Question

A particle is thrown with a any velocity vertically upward , the distance travelled by the particle in first second of its decent is

Answer 1

When a particle is thrown vertically upwards, its velocity goes on decreasing until it becomes zero at Maximum Height.


At Maximum Height, velocity of the ball is zero. Gravitational Acceleration g is still acting downwards.

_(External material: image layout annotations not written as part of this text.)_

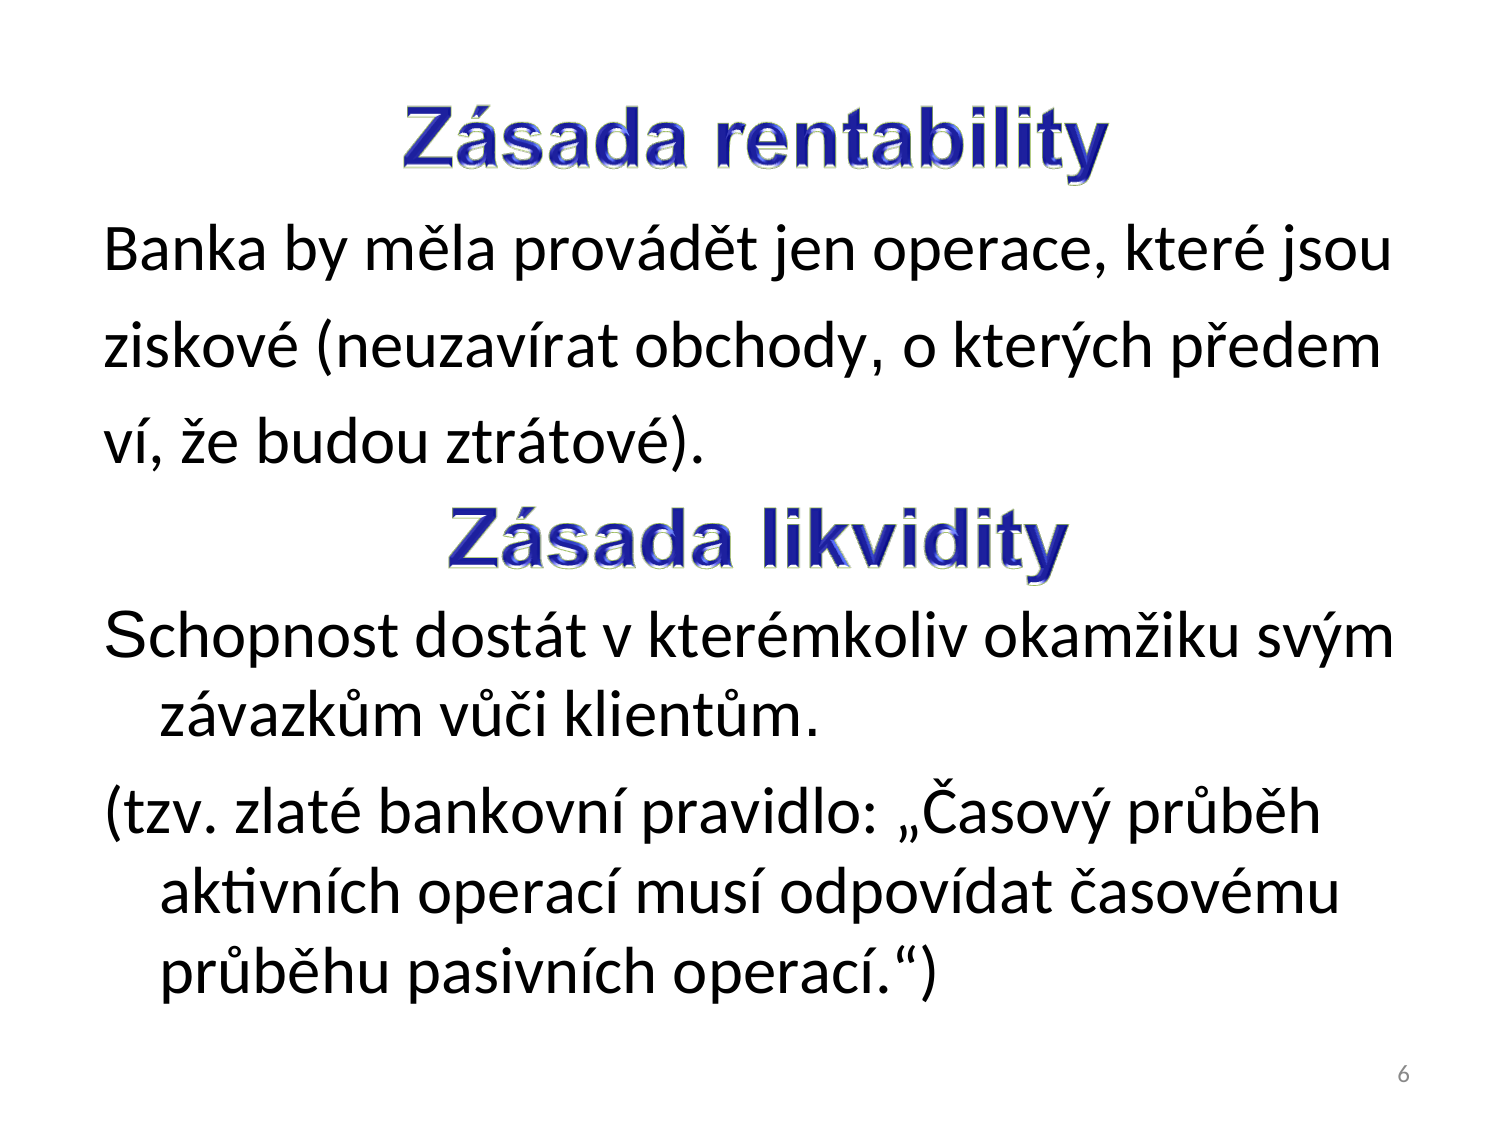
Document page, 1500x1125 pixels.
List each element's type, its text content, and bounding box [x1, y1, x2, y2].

text_box <číslo> [1074, 1042, 1426, 1103]
picture [396, 459, 1121, 597]
picture [351, 57, 1161, 196]
list Banka by měla provádět jen operace, které jsou ziskové (neuzavírat obchody, o kterých předem ví, že budou ztrátové). Schopnost dostát v kterémkoliv okamžiku svým závazkům vůči klientům. (tzv. zlaté bankovní pravidlo: „Časový průběh aktivních operací musí odpovídat časovému průběhu pasivních operací.“) [88, 196, 1439, 1111]
title [75, 0, 1426, 297]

The particle now accelerates downward. We can easily find the distance covered in the first second of its descent.


Our data would be:

$\text{Initial Velocity} = u = 0 \, \, m/s \\ \\ \text{Acceleration} = g = 9.8 \, \, m/s^2 \\ \\ \text{Time} = t = 1 \, \,s$


We can apply equations of motion. We will use:



$\displaystyle s = ut + \frac{1}{2}at^2 \\ \\ \\ \implies s = (0)(1) + \frac{1}{2} \times 9.8 \times 1^2 \\ \\ \\ \implies s = 0 + 0 + 4.9 \, \, m \\ \\ \\ \implies \boxed{\bold{s=4.9 \, \, m}}$



Thus, The distance travelled by the particle in the first second of its descent is 4.9 metres

Answer 2

Answer:

g/2 (option 2)

Explanation:

this will help u...as I think..